Open lopez86 opened 2 years ago

lopez86 commented 2 years ago

I think it might be good to move the version to v1.0.0 soon, but I think it might be good to have an issue open for any discussion. There are several things that I think probably should be done before that happens:

  1. Figure out a more generic saving/loading scheme that can be extended for different language models besides just the provided LanguageModel class.

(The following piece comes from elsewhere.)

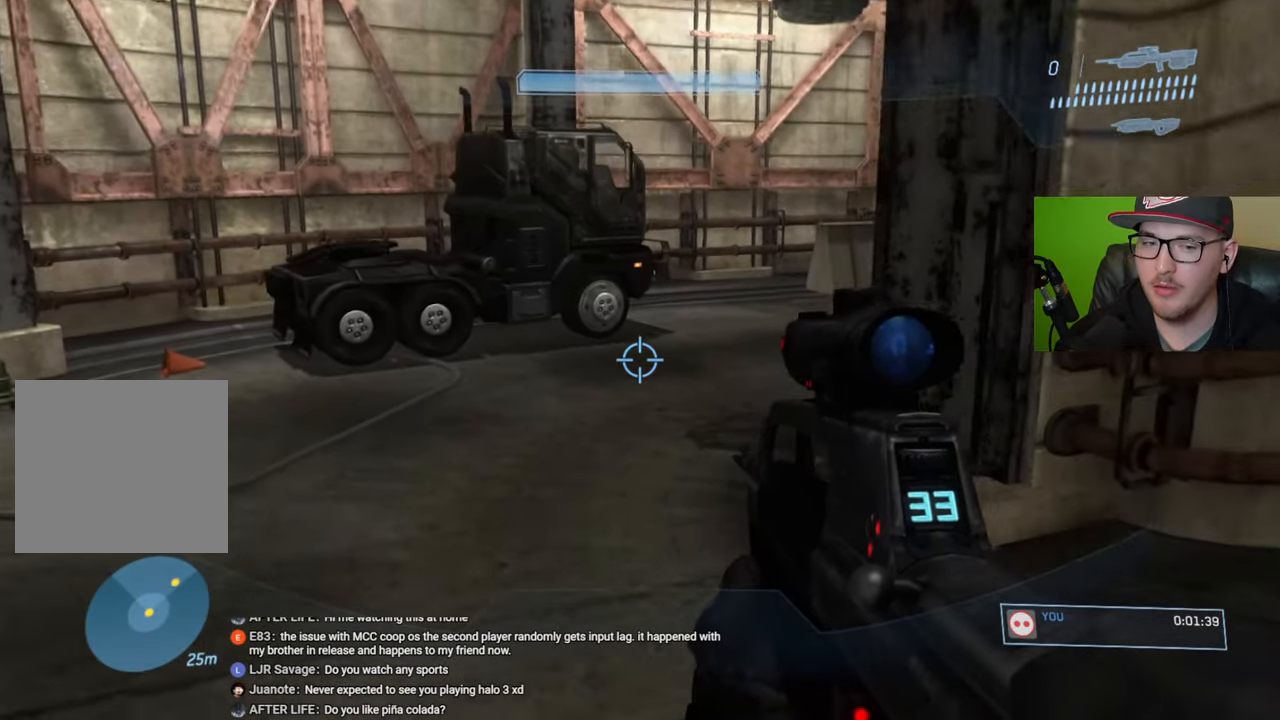
{"buttons": [], "left_stick": "up", "right_stick": "right", "events": [[350, "right_stick", "right"]]}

See this issue.
  2. Remove explicit dependence on kenlm in the AbstractLanguageModel and Decoder classes. See this issue
  3. Make sure the documentation and notebooks are fully up to date
  4. (Maybe) Refactor so that the kenlm classes are contained in their own file instead of in the main language model and decoder files. This would break imports since anything mentioning kenlm would now be in a different module.
  5. (Maybe) Add an abstract decoder class to allow for extending with alternate decoder classes? The most basic API would just require a decode() and a decode_batch() function but decode_beams() and decode_beams_batch() might be useful for beam-search decoders
  6. (Maybe) There have been some requests for including per-word scores in the output. Settling on a way to do that might be another good feature improvement to aim for.
yashjogi commented 1 year ago

On Point 6: Just like how time-stamps are being calculated for each word by keeping two variables "frame_list" and "frames", in a similar fashion we can have two more variables "word_confidence_list" and "word_confidence", and we can update them in a way similar to how we update time stamps. However, unlike timestamps, we will have to make changes in _merge_beams function to merge the word confidence scores as well, just like how logit scores are merged.

Is that correct @lopez86 ? I have never contributed to any open source project on GitHub, it'd be great if I can contribute on this word confidence feature.